* Textausschnitt
Bild: Neue Volkspartei? „Die Grünen sind natürlich ein heißer Kandidat“,…
taz am wochenende: Herr Koß, seit den Landtagswahlen in Baden-Württemberg
und Rheinland-Pfalz sowie einer heftigen Krise der Unionsparteien ist
allenthalben die Rede von „Mehrheiten jenseits der Union“, vornehmlich
durch eine Ampelkoalition zwischen Grünen, SPD und FDP. Ist dadurch Ihre
These nicht schon widerlegt, dass die Zeit der einfachen Mehrheiten in
Deutschland vorbei ist?
Michael Koß: Ich sage jetzt nicht einmal Jein, sondern Nein. Erstens wäre
eine Dreierkoalition (wie im Falle einer Ampel) auf Bundesebene generell
ein Novum und eine kompliziertere Konstellation als die bislang üblichen
Zweierbündnisse. Zweitens müsste man gespannt sein, wie insbesondere die
Grünen und die FDP im Bund in eine gemeinsame Koalition gehen wollen. Denn
die FDP hat zwar in Bezug auf ihre Regierungswilligkeit seit dem Scheitern
der Jamaika-Verhandlungen 2017 eine 180-Grad-Wende vollzogen, inhaltlich
sehe ich aber praktisch keine Schnittmenge zwischen FDP und Grünen. Von
daher: Schauen wir mal.
Eine zweite These von Ihnen lautet, dass die Zeit der Volksparteien bei uns
generell vorbei sei. Mit den Grünen steht doch schon eine neue Volkspartei
in den Startlöchern, oder etwa nicht?

* Zu prüfende Daten

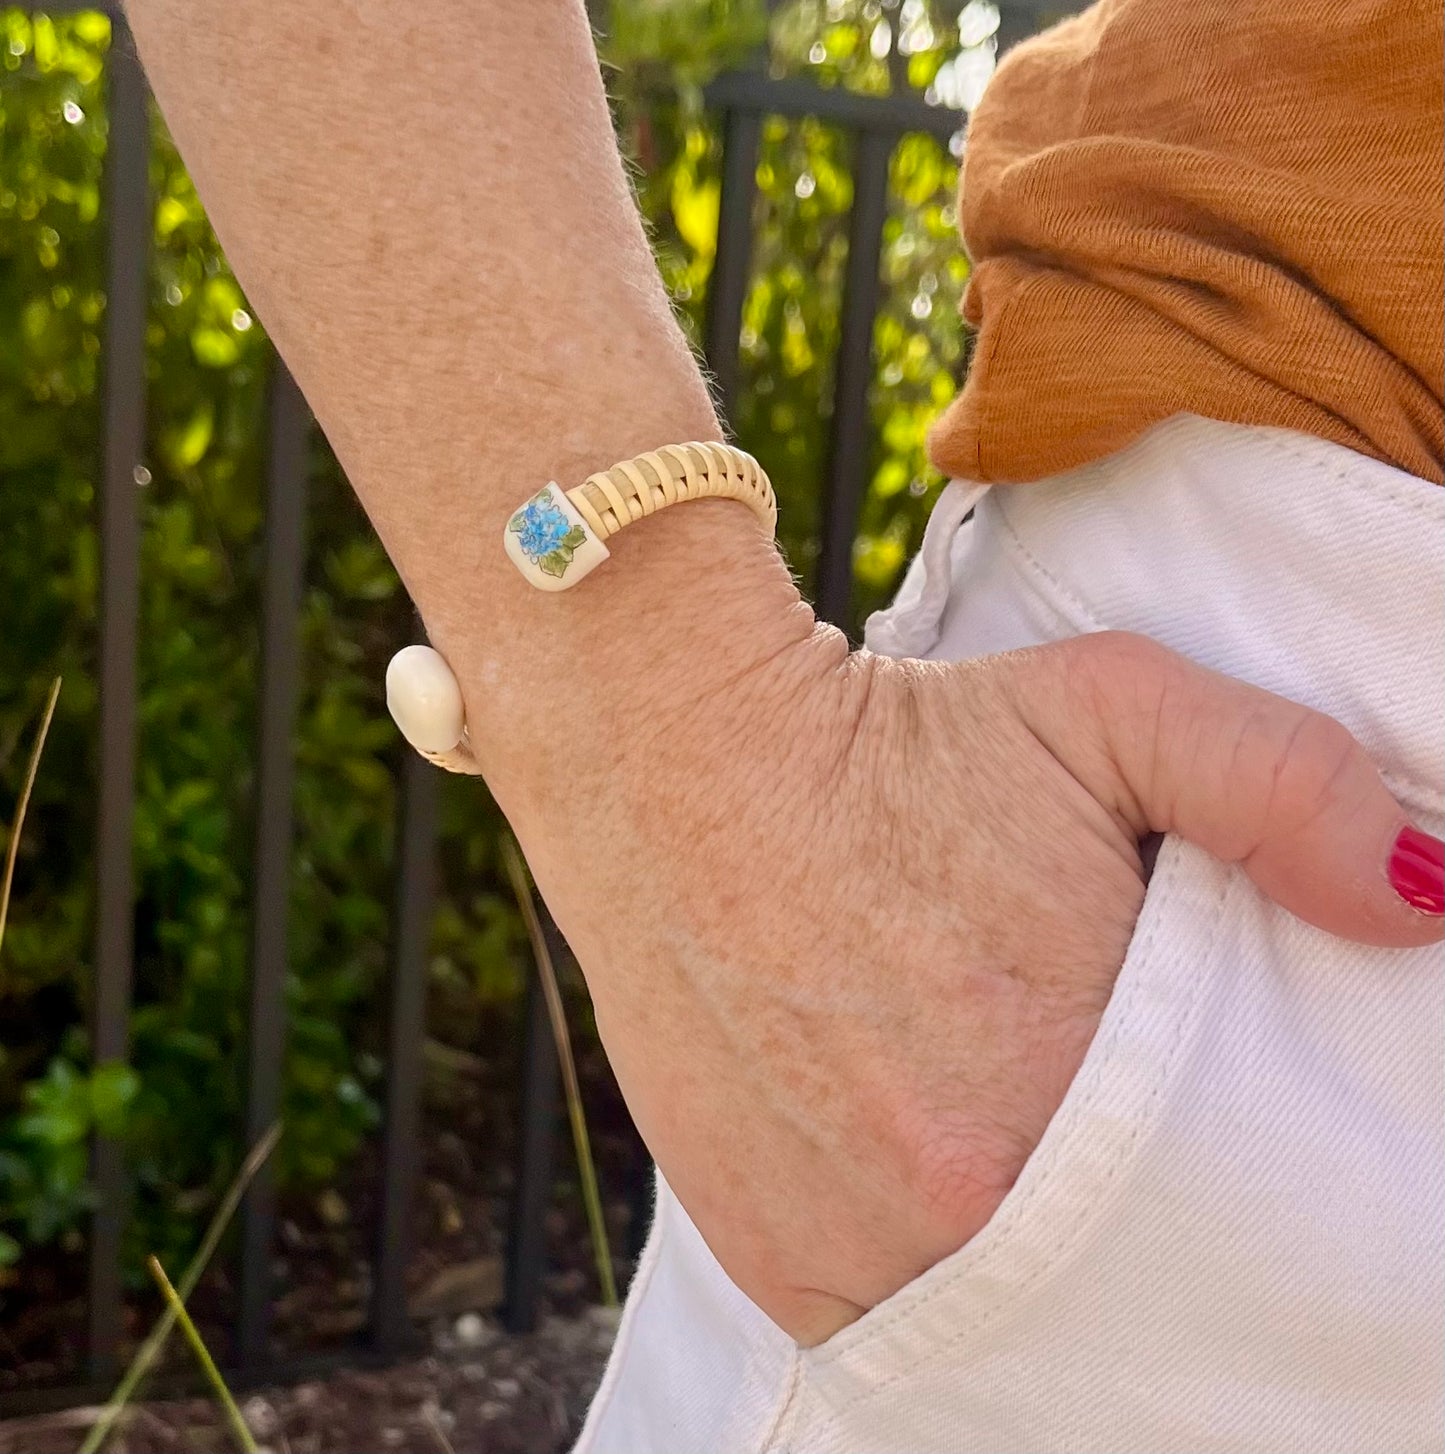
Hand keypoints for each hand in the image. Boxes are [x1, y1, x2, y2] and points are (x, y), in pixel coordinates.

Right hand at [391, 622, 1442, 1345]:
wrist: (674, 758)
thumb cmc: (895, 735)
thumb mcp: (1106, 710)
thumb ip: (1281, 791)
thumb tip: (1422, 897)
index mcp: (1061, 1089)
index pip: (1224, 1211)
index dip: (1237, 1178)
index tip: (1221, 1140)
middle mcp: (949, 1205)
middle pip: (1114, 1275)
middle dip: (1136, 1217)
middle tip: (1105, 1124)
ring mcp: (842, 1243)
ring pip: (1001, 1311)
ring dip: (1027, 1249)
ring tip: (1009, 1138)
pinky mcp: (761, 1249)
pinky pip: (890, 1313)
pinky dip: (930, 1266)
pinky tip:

* Fragen
[A] Nennen Sie alle Parteien, die im Interview namentlich vorkommen.
[B] Wiederholen Sie aus dem Interview wortgetreu alles von „Michael Koß: Ich“ bis hinunter zu „Schauen wir mal.“.
Die Auflistung ist für die Bearbeitung nicht erforderlich.

* Lösungen zur Übung
[A] Grüne, SPD, FDP, Union (Unionsparteien)

[B]
Michael Koß: Ich sage jetzt nicht einmal Jein, sondern Nein. Erstens wäre
eine Dreierkoalition (wie im Falle einer Ampel) auf Bundesebene generell
ein Novum und eine kompliziertere Konstellation als die bislang üblichen
Zweierbündnisse. Zweitens müsste man gespannt sein, wie insbesondere die
Grünen und die FDP im Bund in eine gemeinsame Koalition gehen wollen. Denn
die FDP hat zwar in Bezug auf ihre Regierungswilligkeit seit dem Scheitern
der Jamaika-Verhandlungen 2017 eine 180-Grad-Wende vollzogen, inhaltlich
sehe ich aber praktisch keine Schnittmenge zwischen FDP und Grünen. Von
daher: Schauen wir mal.